In the WorkGraph excerpt below, write out verbatim the passage starting at "Result of add is uuid: 5df2bdbb-e5bf-4d16-bc4f-357f41233e9f" and ending at "of the molecule.".

▶ **Document segment**
==========
WorkGraph process created, PK: 60968
Process 60968 finished with state: FINISHED

Result of multiply is uuid: 763a0770-a9fe-4b24-9251-ac9317991e74 (pk: 60984) value: 17


Upload files or folders to the remote computer

The upload_files parameter allows users to upload files or folders to the remote computer. The files will be uploaded to the working directory of the remote computer.

[6]:
from aiida_workgraph import WorkGraph, task

# create a temporary file "input.txt" in the current directory
with open("input.txt", "w") as f:
    f.write("2")

# create a temporary folder "inputs_folder" in the current directory
# and add a file "another_input.txt" in the folder
import os
os.makedirs("inputs_folder", exist_ok=True)
with open("inputs_folder/another_input.txt", "w") as f:
    f.write("3")

@task.pythonjob()
def add():
    with open("input.txt", "r") as f:
        a = int(f.read())
    with open("inputs_folder/another_input.txt", "r") as f:
        b = int(f.read())
    return a + b


wg = WorkGraph("PythonJob_upload_files")
wg.add_task(add, name="add")

#------------------------- Submit the calculation -------------------
# we need use full path to the file
input_file = os.path.abspath("input.txt")
input_folder = os.path.abspath("inputs_folder")

wg.submit(inputs = {"add": {
                            "computer": "localhost",
                            "upload_files": {"input_file": input_file,
                                             "inputs_folder": input_folder,
                                             },
                            },
                    },
          wait=True)
print("\nResult of add is {} \n\n".format(wg.tasks.add.outputs['result'].value))
WorkGraph process created, PK: 60985
Process 60985 finished with state: FINISHED

Result of add is uuid: 5df2bdbb-e5bf-4d16-bc4f-357f41233e9f (pk: 60995) value: 5


First Real-world Workflow: atomization energy of molecule

The atomization energy, \(\Delta E\), of a molecule can be expressed as:

\[\Delta E = n_{\text{atom}} \times E_{\text{atom}} - E_{\text{molecule}}\]

Where:

  • \(\Delta E\) is the atomization energy of the molecule.
==========
▶ **Information provided**

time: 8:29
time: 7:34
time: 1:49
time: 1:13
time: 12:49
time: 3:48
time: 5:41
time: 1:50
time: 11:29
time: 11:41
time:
==========
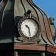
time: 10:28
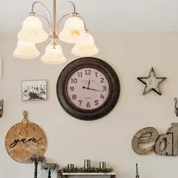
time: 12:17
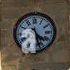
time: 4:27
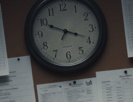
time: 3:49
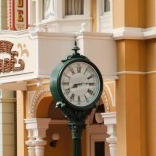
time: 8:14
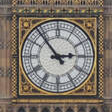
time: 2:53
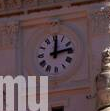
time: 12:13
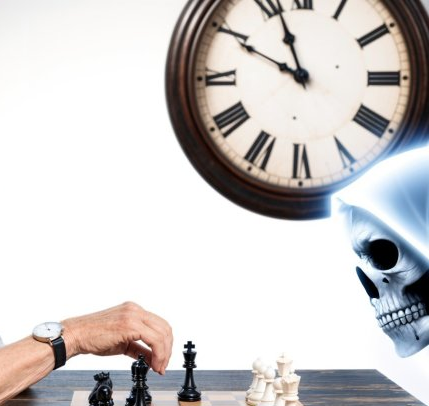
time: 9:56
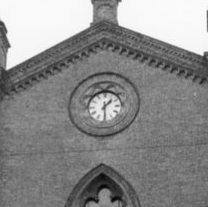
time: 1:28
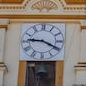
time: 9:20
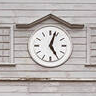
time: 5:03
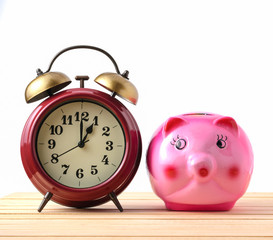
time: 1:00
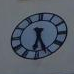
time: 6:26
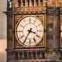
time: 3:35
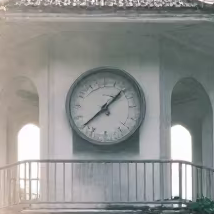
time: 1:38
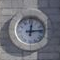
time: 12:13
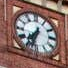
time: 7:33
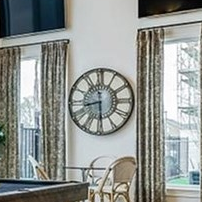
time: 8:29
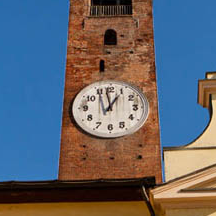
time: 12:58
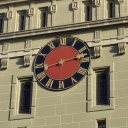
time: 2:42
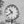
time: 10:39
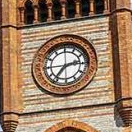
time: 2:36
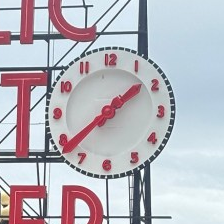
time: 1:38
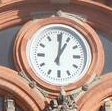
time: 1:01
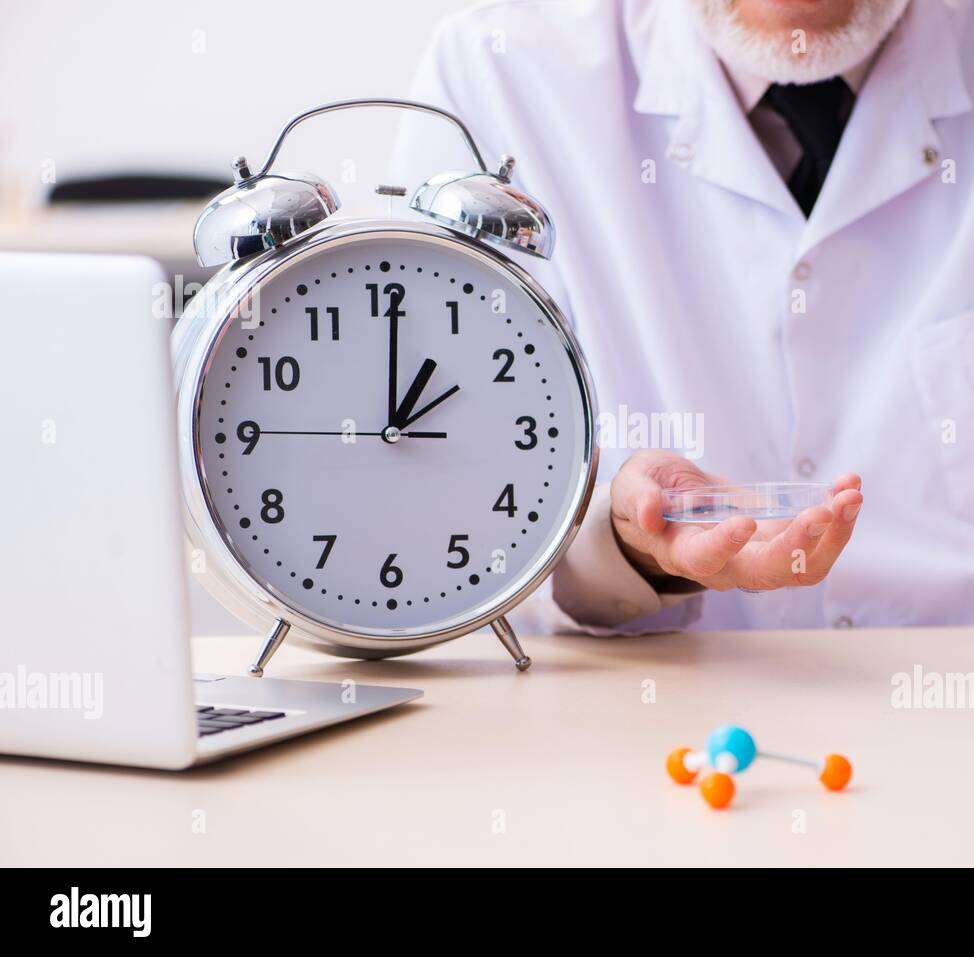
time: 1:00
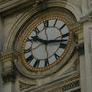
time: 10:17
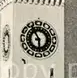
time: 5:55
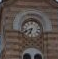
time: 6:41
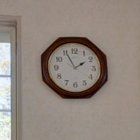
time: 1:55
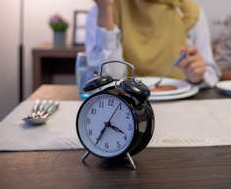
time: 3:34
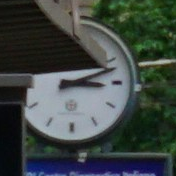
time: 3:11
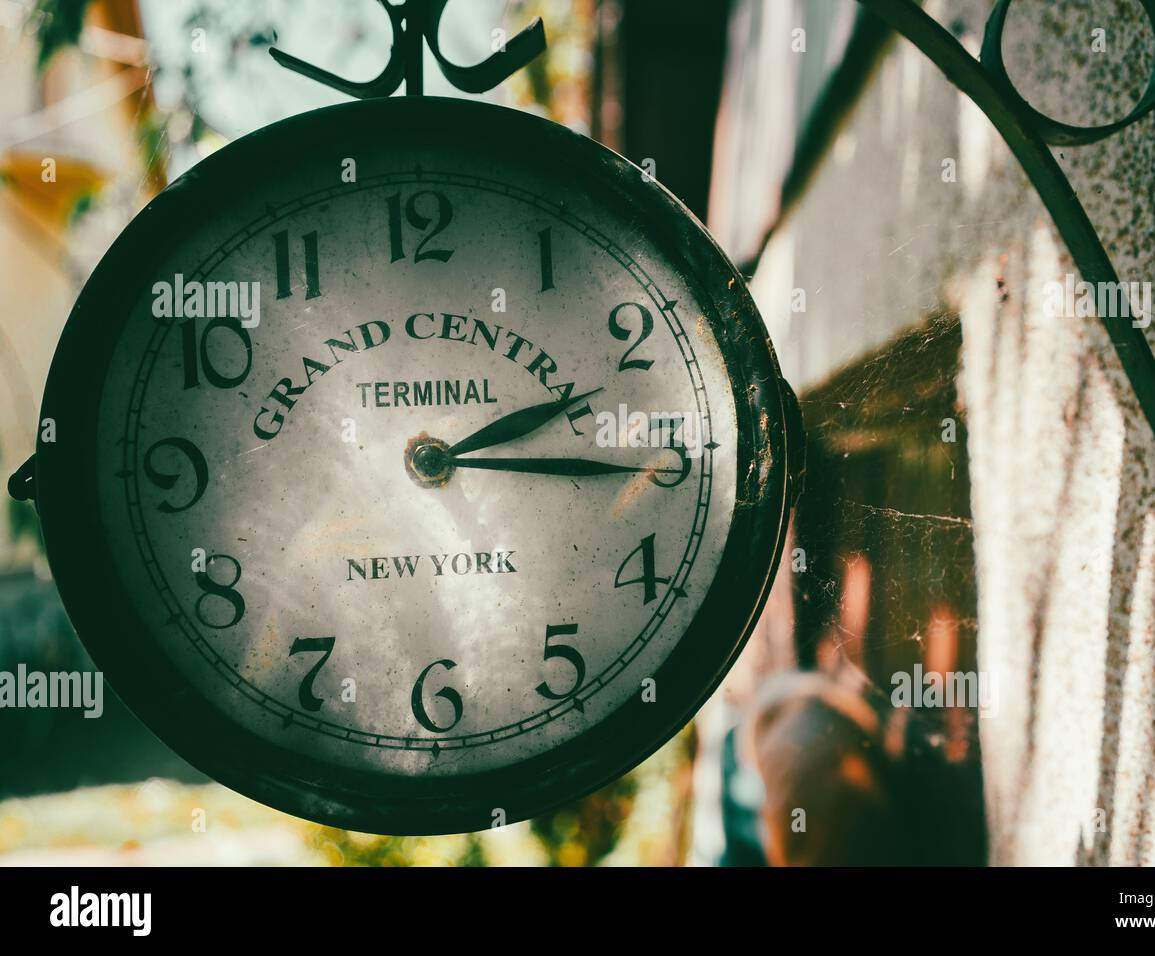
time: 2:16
==========
▶ **Output**
Result of add is uuid: 5df2bdbb-e5bf-4d16-bc4f-357f41233e9f (pk: 60995) value: 5


First Real-world Workflow: atomization energy of molecule

The atomization energy, \(\Delta E\), of a molecule can be expressed as:

\[\Delta E = n_{\text{atom}} \times E_{\text{atom}} - E_{\text{molecule}}\]

Where:

  • \(\Delta E\) is the atomization energy of the molecule.